▸ GIVEN INFORMATION
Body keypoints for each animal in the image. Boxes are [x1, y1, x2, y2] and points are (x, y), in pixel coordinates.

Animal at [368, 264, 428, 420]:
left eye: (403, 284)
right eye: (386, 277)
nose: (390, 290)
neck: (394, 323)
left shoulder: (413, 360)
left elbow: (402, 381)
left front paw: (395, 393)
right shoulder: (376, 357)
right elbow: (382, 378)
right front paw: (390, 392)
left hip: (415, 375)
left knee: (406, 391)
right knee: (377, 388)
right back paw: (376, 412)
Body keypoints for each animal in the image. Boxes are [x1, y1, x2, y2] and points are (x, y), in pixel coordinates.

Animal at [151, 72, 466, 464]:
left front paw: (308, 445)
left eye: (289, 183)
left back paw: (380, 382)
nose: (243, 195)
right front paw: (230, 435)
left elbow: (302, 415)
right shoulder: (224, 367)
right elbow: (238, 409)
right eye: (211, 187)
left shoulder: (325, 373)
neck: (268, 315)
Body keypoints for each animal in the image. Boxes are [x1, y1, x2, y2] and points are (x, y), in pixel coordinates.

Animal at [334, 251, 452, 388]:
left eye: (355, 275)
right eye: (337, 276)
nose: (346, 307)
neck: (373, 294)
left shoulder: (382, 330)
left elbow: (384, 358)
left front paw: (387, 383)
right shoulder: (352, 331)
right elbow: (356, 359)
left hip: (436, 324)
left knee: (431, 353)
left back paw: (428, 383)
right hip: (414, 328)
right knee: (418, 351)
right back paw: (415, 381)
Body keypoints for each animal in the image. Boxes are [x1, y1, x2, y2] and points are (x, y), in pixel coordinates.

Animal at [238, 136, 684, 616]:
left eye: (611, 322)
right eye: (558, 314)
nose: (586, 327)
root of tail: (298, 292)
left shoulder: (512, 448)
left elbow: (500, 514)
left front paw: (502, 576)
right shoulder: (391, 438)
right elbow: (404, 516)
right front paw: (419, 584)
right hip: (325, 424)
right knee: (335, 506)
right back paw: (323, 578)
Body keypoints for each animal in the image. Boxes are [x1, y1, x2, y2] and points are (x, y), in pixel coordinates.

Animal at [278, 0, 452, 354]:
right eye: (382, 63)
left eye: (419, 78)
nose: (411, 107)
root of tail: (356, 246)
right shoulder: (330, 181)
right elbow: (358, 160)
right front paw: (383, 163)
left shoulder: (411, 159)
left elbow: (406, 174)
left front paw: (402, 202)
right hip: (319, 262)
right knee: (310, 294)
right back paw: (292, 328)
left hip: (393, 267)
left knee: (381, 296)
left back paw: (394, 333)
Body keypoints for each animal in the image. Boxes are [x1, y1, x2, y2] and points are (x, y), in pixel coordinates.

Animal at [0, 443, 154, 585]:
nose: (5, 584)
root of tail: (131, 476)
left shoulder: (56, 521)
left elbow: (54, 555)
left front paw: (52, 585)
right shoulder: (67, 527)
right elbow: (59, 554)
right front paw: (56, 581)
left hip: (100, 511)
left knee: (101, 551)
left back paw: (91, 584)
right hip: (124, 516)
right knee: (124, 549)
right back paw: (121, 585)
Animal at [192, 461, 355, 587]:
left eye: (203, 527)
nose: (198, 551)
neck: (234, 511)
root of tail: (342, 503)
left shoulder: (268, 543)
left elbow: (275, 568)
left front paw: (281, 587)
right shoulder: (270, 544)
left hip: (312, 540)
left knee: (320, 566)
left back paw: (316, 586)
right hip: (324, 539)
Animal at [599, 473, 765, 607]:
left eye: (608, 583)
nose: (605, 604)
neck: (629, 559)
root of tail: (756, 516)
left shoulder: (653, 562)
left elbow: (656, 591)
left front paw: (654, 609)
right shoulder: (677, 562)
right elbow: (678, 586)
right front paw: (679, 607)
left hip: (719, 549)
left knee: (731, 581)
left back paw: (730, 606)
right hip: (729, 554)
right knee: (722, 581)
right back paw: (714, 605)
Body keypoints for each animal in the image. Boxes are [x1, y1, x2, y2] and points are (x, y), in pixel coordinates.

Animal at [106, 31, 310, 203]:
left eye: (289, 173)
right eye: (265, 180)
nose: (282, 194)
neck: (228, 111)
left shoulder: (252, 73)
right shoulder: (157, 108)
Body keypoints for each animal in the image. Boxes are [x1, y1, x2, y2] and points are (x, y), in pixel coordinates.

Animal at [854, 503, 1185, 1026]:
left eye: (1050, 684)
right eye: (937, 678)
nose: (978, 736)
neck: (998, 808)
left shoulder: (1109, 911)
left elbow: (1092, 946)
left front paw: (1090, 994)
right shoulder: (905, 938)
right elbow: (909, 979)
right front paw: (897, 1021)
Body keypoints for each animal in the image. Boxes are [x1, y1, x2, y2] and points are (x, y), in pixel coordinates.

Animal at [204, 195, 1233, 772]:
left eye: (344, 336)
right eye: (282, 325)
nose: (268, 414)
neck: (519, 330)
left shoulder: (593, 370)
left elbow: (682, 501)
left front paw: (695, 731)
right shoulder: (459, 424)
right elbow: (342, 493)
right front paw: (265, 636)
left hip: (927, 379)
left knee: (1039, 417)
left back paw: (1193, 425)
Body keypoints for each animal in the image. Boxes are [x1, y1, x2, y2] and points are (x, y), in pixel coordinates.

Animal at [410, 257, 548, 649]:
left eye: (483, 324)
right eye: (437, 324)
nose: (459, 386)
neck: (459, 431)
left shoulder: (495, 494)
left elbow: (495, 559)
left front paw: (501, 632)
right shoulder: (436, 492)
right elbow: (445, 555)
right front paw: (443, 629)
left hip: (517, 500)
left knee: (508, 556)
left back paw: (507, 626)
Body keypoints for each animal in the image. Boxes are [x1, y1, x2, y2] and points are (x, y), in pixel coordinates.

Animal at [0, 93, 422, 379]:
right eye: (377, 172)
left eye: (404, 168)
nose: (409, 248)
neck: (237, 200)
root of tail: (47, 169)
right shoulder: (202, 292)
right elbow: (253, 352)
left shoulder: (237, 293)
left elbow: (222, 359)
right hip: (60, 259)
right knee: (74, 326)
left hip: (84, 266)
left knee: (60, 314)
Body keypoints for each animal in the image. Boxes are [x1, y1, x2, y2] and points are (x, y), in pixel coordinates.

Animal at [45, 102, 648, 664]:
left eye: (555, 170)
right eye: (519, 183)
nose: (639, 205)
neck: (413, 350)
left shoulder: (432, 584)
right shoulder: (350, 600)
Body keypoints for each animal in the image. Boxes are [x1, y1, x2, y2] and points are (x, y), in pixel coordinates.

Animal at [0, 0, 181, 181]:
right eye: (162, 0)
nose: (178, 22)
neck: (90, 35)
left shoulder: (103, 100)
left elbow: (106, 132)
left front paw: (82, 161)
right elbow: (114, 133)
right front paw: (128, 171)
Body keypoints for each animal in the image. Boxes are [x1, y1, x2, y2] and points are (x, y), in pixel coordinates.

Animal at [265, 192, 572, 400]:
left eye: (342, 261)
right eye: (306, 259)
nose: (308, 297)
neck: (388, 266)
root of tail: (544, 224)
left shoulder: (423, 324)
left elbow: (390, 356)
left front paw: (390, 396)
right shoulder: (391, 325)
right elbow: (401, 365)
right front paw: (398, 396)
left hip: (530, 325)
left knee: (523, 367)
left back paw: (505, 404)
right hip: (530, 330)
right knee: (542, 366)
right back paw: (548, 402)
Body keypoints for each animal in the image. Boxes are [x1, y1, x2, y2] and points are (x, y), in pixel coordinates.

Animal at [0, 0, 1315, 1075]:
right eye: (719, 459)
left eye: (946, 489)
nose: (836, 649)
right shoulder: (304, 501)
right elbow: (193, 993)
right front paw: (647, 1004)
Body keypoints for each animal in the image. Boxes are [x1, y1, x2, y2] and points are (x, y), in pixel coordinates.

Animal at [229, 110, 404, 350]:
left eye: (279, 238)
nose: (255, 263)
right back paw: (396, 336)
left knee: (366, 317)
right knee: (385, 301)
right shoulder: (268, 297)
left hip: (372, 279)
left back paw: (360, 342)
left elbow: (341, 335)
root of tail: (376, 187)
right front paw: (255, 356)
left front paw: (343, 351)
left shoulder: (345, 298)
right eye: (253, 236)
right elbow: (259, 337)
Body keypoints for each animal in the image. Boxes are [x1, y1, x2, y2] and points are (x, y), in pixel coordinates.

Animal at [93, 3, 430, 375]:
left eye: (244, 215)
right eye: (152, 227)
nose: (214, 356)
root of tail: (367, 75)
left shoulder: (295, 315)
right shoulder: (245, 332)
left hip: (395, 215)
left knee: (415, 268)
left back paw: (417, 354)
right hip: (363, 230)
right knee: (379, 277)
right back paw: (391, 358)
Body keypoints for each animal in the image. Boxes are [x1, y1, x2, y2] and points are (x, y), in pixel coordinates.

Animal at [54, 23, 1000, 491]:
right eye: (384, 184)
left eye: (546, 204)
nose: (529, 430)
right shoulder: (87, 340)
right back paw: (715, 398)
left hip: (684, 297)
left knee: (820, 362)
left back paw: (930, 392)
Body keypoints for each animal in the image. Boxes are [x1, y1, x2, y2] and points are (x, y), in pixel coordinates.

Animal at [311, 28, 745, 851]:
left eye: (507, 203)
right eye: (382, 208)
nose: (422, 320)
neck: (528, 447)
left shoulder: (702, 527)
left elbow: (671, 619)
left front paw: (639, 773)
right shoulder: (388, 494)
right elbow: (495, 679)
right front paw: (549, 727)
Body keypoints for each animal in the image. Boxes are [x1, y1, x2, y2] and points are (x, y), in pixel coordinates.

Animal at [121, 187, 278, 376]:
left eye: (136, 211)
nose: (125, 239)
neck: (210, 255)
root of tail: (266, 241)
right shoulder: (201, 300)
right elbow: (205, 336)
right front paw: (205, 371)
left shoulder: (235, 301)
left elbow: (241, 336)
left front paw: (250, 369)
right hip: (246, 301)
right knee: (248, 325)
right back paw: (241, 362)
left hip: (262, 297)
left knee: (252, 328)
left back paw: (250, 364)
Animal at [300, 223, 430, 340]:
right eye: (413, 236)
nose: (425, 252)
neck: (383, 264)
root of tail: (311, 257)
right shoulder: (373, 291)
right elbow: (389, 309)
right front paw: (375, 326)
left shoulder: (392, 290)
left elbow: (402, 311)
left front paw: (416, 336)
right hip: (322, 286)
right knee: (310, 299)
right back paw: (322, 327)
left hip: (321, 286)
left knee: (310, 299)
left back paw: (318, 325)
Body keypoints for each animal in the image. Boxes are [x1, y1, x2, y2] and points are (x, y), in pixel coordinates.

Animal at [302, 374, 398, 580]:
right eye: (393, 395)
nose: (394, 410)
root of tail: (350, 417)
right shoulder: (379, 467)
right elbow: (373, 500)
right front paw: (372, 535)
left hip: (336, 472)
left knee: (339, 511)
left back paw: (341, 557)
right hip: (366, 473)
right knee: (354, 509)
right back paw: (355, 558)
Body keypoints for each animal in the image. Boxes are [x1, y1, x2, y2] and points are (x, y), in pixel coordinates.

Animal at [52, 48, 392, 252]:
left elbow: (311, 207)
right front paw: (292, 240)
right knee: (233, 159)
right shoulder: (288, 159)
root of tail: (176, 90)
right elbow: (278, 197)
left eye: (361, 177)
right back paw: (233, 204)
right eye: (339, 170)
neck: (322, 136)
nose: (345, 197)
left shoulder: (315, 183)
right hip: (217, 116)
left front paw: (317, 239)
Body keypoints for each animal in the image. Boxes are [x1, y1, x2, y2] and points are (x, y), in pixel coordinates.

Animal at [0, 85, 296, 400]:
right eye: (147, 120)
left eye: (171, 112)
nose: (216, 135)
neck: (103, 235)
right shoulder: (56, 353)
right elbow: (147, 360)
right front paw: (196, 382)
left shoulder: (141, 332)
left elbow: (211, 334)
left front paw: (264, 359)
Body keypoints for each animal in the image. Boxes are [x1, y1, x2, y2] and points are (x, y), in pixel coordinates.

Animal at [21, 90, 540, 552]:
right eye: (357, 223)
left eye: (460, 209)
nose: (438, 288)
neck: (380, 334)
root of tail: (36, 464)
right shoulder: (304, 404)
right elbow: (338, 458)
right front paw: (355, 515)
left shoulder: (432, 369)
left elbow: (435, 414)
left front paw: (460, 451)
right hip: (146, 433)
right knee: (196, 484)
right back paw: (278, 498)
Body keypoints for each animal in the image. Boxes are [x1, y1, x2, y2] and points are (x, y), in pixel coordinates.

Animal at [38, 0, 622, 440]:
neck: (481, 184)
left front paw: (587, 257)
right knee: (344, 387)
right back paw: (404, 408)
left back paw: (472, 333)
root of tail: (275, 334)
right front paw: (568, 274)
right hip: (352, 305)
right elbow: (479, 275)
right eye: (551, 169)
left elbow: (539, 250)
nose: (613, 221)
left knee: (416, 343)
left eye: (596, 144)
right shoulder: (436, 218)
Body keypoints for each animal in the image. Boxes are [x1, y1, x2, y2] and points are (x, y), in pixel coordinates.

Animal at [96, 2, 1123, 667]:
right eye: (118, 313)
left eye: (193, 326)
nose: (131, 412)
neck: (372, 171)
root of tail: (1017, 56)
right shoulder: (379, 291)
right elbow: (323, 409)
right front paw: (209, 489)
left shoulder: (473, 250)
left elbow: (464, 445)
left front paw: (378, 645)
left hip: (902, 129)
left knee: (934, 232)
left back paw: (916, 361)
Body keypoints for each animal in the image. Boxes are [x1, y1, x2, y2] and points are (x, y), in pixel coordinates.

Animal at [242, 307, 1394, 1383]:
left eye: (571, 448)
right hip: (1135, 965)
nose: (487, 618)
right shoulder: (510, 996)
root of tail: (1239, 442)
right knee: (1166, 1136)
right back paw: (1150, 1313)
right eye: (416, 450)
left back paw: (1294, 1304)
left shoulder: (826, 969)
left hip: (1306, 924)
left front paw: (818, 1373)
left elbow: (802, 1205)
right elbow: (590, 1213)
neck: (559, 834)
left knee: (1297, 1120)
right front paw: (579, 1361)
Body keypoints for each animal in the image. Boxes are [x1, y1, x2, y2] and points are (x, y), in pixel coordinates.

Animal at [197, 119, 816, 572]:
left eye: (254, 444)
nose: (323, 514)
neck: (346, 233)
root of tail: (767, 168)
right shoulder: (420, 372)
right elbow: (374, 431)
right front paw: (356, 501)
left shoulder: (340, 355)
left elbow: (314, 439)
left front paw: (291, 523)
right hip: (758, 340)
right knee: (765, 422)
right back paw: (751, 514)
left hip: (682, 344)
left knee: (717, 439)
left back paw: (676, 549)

▸ WHAT YOU HAVE TO DO
Beginning with the line holding "left eye: (203, 527)" and ending with the line holding "right hip: (729, 554)", write out the stretch of material above exactly; add no further lines.

▸ EXERCISE RESPONSE
left eye: (203, 527)
nose: (198, 551)
neck: (234, 511)
root of tail: (342, 503)
left shoulder: (268, 543)
left elbow: (275, 568)
left front paw: (281, 587)
right shoulder: (270, 544)
left hip: (312, 540)
left knee: (320, 566)
left back paw: (316, 586)
right hip: (324, 539)
Animal at [599, 473, 765, 607]:
left eye: (608, 583)
nose: (605, 604)
neck: (629, 559)
root of tail: (756, 516)
left shoulder: (653, 562)
left elbow: (656, 591)
left front paw: (654, 609)
right shoulder: (677, 562)
right elbow: (678, 586)
right front paw: (679, 607)
left hip: (719, 549)
left knee: (731, 581)
left back paw: (730, 606)
right hip: (729, 554)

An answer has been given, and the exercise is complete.